> _ABOUT THIS EXERCISE_: The lines to reproduce from the material below are those from the one containing "Stressfreie Umzüge: Pro" through the one containing "Dienste in An", both included; write them out exactly and add nothing.

START INFORMATION PROVIDED

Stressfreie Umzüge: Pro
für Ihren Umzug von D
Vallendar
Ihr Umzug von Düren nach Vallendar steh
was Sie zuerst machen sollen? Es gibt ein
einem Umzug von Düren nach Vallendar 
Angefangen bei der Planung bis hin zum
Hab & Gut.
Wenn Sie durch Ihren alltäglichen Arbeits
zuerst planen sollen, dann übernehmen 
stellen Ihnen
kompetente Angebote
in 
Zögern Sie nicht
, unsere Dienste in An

END INFORMATION PROVIDED
START INFORMATION PROVIDED

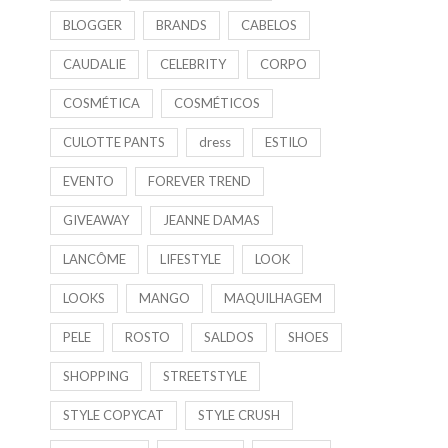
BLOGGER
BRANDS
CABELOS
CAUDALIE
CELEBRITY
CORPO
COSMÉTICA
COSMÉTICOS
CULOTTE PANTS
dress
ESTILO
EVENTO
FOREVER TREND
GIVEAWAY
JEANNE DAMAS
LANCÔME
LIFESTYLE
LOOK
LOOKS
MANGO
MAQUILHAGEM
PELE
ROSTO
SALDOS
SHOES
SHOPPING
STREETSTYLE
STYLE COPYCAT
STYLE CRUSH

END INFORMATION PROVIDED

> _WORKED SOLUTION_:
Stressfreie Umzüge: Pro
für Ihren Umzug von D
Vallendar
Ihr Umzug von Düren nach Vallendar steh
was Sie zuerst machen sollen? Es gibt ein
einem Umzug von Düren nach Vallendar 
Angefangen bei der Planung bis hin zum
Hab & Gut.
Wenn Sie durch Ihren alltäglichen Arbeits
zuerst planen sollen, dann übernehmen 
stellen Ihnen
kompetente Angebote
in 
Zögern Sie nicht
, unsere Dienste in An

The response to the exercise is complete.